Required work:
1. Translate this sentence from the exhibition review into Spanish: "The exhibition is divided into a series of nine rooms."
2. Based on the exhibition review, state whether each statement agrees with it (yes or no), and quote the words that decide it: (a) Tickets bought in advance cost $20. (b) The exhibition is spread over twelve rooms. (c) Visitors are let in once every hour.
3. Print the stretch of the exhibition review from "My sister, the" through "in this situation.", word for word.

My sister, the Fifer

All the marketing fuss is not without reason, the show is amazing, and definitely worth the $25 ($20 if you buy in advance) ticket price.  It’s certainly cheaper than traveling to Paris to see these works, and even if you did go to see them in the Museé de Orsay, they wouldn’t be there because all of the Museé’s masterpieces are traveling.  The Museé de Orsay has devised a brilliant plan to have their works seen (and make some money off of ticket sales) while their galleries are closed for renovation.  It’s a brilliant plan for the Museé de Orsay to make money off ticket sales, save money from storing their collection, and provide with a wide public access to their works. Everyone wins in this situation.

Holding cell--so anxious

This show is such a crowd-drawer that the tickets are timed–swells of people are let in every half hour and inevitably smother the previous group out of the exhibition space.   (The rooms are crowded and probably better to visit on a weekday.)  Before being let in, visitors are confined to a nice holding cell—a hallway with large photo murals of period photographs showing the broad boulevards of post-Haussmannization Paris, and a wall of portraits of the first practitioners of impressionist painting.

Yeah I made this diagram

The exhibition is divided into a series of nine rooms.  The first room is called “Birth of Impressionism,” but the works in this room seem irrelevant to Impressionism other than to be a foil for what follows.  Bouguereau’s Birth of Venus dominates this first room, a textbook opponent of the impressionists.  I can still remember my AP Art History class in high school offering the contenders of Manet’s Olympia to another Bouguereau Venus.  The bourgeoisie luxury of this work is made even more regal with the maroon-painted walls and another photo collaged wall of a glass and iron building of B aron Haussmann’s new Paris.

Extracted data:
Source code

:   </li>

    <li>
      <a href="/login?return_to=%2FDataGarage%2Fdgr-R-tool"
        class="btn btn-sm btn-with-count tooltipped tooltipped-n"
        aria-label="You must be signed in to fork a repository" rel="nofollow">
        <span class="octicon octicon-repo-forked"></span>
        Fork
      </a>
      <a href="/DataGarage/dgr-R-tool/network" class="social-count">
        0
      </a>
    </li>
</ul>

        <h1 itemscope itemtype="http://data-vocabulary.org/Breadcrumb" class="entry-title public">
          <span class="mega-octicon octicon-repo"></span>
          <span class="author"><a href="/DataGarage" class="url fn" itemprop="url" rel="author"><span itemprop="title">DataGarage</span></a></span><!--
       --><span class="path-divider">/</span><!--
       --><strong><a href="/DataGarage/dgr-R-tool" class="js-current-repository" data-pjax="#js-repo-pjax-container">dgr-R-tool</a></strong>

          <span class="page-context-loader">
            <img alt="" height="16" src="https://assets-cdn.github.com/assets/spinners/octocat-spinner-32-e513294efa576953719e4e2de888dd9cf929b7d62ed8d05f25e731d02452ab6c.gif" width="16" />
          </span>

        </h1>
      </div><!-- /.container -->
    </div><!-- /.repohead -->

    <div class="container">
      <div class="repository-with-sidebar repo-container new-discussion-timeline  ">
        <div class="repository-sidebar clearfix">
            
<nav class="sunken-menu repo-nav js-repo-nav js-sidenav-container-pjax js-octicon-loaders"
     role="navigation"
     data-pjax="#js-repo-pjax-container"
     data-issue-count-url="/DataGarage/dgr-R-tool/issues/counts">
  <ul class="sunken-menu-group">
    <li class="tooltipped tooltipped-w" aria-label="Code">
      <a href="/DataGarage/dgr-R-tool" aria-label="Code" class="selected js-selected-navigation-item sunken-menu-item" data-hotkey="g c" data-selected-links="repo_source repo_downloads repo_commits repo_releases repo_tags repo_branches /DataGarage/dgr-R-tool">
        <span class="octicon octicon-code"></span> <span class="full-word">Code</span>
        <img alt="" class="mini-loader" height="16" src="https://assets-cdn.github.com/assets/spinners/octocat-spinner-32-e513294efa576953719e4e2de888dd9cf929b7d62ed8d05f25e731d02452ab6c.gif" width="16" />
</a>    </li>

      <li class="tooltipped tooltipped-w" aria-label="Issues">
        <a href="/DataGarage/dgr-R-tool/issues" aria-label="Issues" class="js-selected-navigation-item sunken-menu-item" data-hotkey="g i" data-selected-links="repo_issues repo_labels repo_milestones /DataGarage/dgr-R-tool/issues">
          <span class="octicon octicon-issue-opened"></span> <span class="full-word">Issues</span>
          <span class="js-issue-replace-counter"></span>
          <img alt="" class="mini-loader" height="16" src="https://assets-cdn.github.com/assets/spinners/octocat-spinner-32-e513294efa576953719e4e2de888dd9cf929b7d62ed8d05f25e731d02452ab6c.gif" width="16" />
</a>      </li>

Answers for the tasks:
1. La exposición está dividida en una serie de nueve salas.

2.
(a) Yes: "the $25 ($20 if you buy in advance) ticket price"
(b) No: "The exhibition is divided into a series of nine rooms."
(c) No: "swells of people are let in every half hour"

3.
My sister, the Fifer

All the marketing fuss is not without reason, the show is amazing, and definitely worth the $25 ($20 if you buy in advance) ticket price.  It’s certainly cheaper than traveling to Paris to see these works, and even if you did go to see them in the Museé de Orsay, they wouldn’t be there because all of the Museé’s masterpieces are traveling.  The Museé de Orsay has devised a brilliant plan to have their works seen (and make some money off of ticket sales) while their galleries are closed for renovation.  It’s a brilliant plan for the Museé de Orsay to make money off ticket sales, save money from storing their collection, and provide with a wide public access to their works. Everyone wins in this situation.